Directions:
Restate the data exactly as given and keep the pictures out.

Source data:
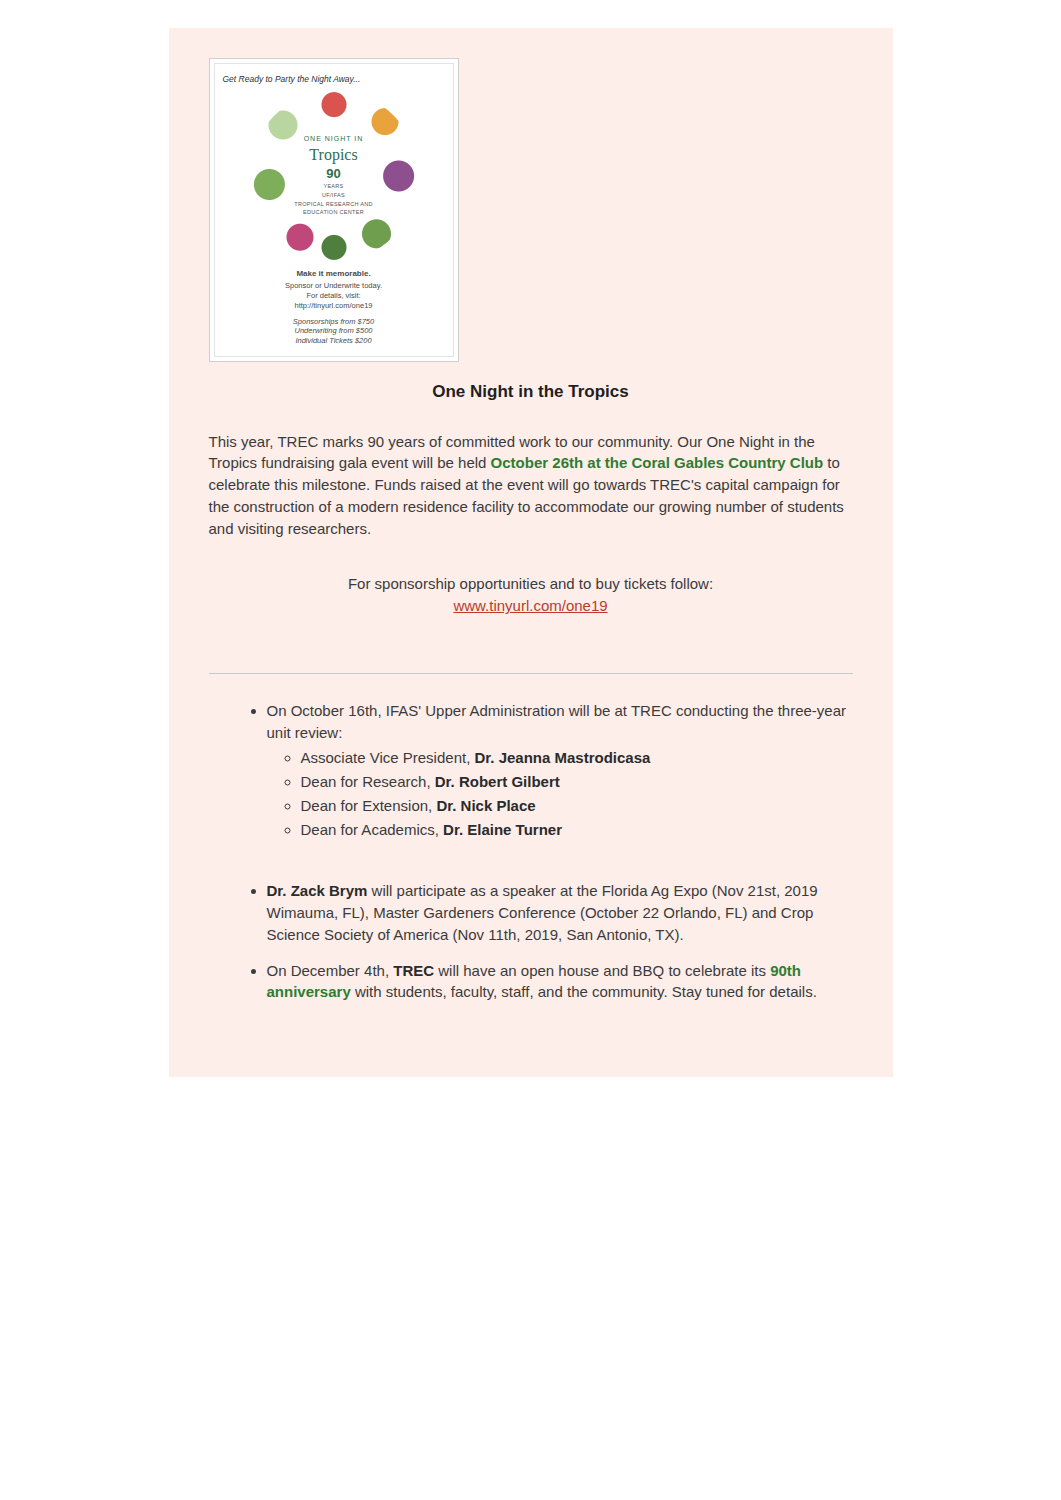Get Ready to Party the Night Away...
ONE NIGHT IN Tropics 90
YEARS
UF/IFAS
TROPICAL RESEARCH AND
EDUCATION CENTER
Make it memorable.
Sponsor or Underwrite today.
For details, visit:
http://tinyurl.com/one19
Sponsorships from $750
Underwriting from $500
Individual Tickets $200
One Night in the Tropics
This year, TREC marks 90 years of committed work to our community. Our One Night in the Tropics fundraising gala event will be held October 26th at the Coral Gables Country Club to celebrate this milestone. Funds raised at the event will go towards TREC's capital campaign for the construction of a modern residence facility to accommodate our growing number of students and visiting researchers.
For sponsorship opportunities and to buy tickets follow:
www.tinyurl.com/one19
On October 16th, IFAS' Upper Administration will be at TREC conducting the three-year unit review:
Associate Vice President, Dr. Jeanna Mastrodicasa
Dean for Research, Dr. Robert Gilbert
Dean for Extension, Dr. Nick Place
Dean for Academics, Dr. Elaine Turner
Dr. Zack Brym will participate as a speaker at the Florida Ag Expo (Nov 21st, 2019 Wimauma, FL), Master Gardeners Conference (October 22 Orlando, FL) and Crop Science Society of America (Nov 11th, 2019, San Antonio, TX).
On December 4th, TREC will have an open house and BBQ to celebrate its 90th anniversary with students, faculty, staff, and the community. Stay tuned for details.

Result for this task:
Get Ready to Party the Night Away...
ONE NIGHT IN Tropics 90
YEARS
UF/IFAS
TROPICAL RESEARCH AND
EDUCATION CENTER
Make it memorable.
Sponsor or Underwrite today.
For details, visit:
http://tinyurl.com/one19
Sponsorships from $750
Underwriting from $500
Individual Tickets $200
One Night in the Tropics
This year, TREC marks 90 years of committed work to our community. Our One Night in the Tropics fundraising gala event will be held October 26th at the Coral Gables Country Club to celebrate this milestone. Funds raised at the event will go towards TREC's capital campaign for the construction of a modern residence facility to accommodate our growing number of students and visiting researchers.
For sponsorship opportunities and to buy tickets follow:
www.tinyurl.com/one19
On October 16th, IFAS' Upper Administration will be at TREC conducting the three-year unit review:
Associate Vice President, Dr. Jeanna Mastrodicasa
Dean for Research, Dr. Robert Gilbert
Dean for Extension, Dr. Nick Place
Dean for Academics, Dr. Elaine Turner
Dr. Zack Brym will participate as a speaker at the Florida Ag Expo (Nov 21st, 2019 Wimauma, FL), Master Gardeners Conference (October 22 Orlando, FL) and Crop Science Society of America (Nov 11th, 2019, San Antonio, TX).
On December 4th, TREC will have an open house and BBQ to celebrate its 90th anniversary with students, faculty, staff, and the community. Stay tuned for details.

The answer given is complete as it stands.